====== Gegeven fragment
Op 1 september is de zogenaamde minimumstandaard voor 2025 gepubliceerd. Deze standaard helpt vooral bij het bepalen van de kosten die bedrijven moeten betalen om deel te nemen aan verpakkingsinzamelingssystemen. Steeds meer bedrijven gebruiken deze standaard ook om hun duurzaamheidsdoelen te halen, zoals het gebruik van alleen recyclebare verpakkingen. Een gesprek met Claudia Schuh van Lorentzen & Sievers over de huidige versie van deze standaard en de verschillen met voorgaande jaren.
============
* [Opdracht 1] Op welke datum is volgens het fragment de minimumstandaard voor 2025 gepubliceerd?
* [Opdracht 2] Waarom gebruiken volgens het fragment steeds meer bedrijven de minimumstandaard?
* [Opdracht 3] Werk in het fragment de passage bij die begint met "Op 1 september" en doorloopt tot en met "met voorgaande jaren.", en zet daarin "herbruikbare" in plaats van "recyclebare".
====== Gegevens
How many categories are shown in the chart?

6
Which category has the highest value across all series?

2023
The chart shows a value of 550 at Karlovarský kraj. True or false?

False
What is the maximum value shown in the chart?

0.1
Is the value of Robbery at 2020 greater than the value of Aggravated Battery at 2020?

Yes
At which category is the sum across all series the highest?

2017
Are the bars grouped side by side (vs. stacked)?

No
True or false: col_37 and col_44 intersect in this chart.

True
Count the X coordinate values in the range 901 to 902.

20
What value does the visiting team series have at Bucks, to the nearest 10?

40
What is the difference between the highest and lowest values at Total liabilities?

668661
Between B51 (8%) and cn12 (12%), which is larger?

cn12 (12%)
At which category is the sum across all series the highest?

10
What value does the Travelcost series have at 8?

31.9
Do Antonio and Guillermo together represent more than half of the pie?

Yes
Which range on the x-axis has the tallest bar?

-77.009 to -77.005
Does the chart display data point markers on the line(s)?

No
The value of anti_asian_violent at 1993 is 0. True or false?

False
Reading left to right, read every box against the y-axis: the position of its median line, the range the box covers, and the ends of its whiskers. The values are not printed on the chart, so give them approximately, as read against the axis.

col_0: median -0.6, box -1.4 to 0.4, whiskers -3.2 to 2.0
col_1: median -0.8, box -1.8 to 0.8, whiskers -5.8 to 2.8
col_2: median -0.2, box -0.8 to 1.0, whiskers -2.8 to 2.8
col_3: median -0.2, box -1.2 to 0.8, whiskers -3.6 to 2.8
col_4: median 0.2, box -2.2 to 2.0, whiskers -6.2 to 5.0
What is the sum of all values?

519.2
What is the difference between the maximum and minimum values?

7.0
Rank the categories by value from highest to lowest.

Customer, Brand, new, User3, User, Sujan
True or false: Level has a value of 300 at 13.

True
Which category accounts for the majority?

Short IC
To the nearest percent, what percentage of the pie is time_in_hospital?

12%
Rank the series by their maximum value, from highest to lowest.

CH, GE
============
* [Oplossing 1] Op 1 september.

* [Oplossing 2] Ze gebruiken de standaard om hun duurzaamheidsdoelen te halen, zoals het gebruik van alleen recyclebare verpakkingen.

* [Oplossing 3]
Op 1 september is de zogenaamde minimumstandaard voor 2025 gepubliceerd. Deze standaard helpt vooral bij het bepalen van de kosten die bedrijven moeten betalen om deel te nemen aan verpakkingsinzamelingssystemen. Steeds meer bedrijven gebruiken deze standaard ook om hun duurzaamheidsdoelen te halen, zoals het gebruik van alleen herbruikbare verpakkingen. Een gesprek met Claudia Schuh van Lorentzen & Sievers over de huidige versie van deze standaard en de verschillen met voorgaande jaren.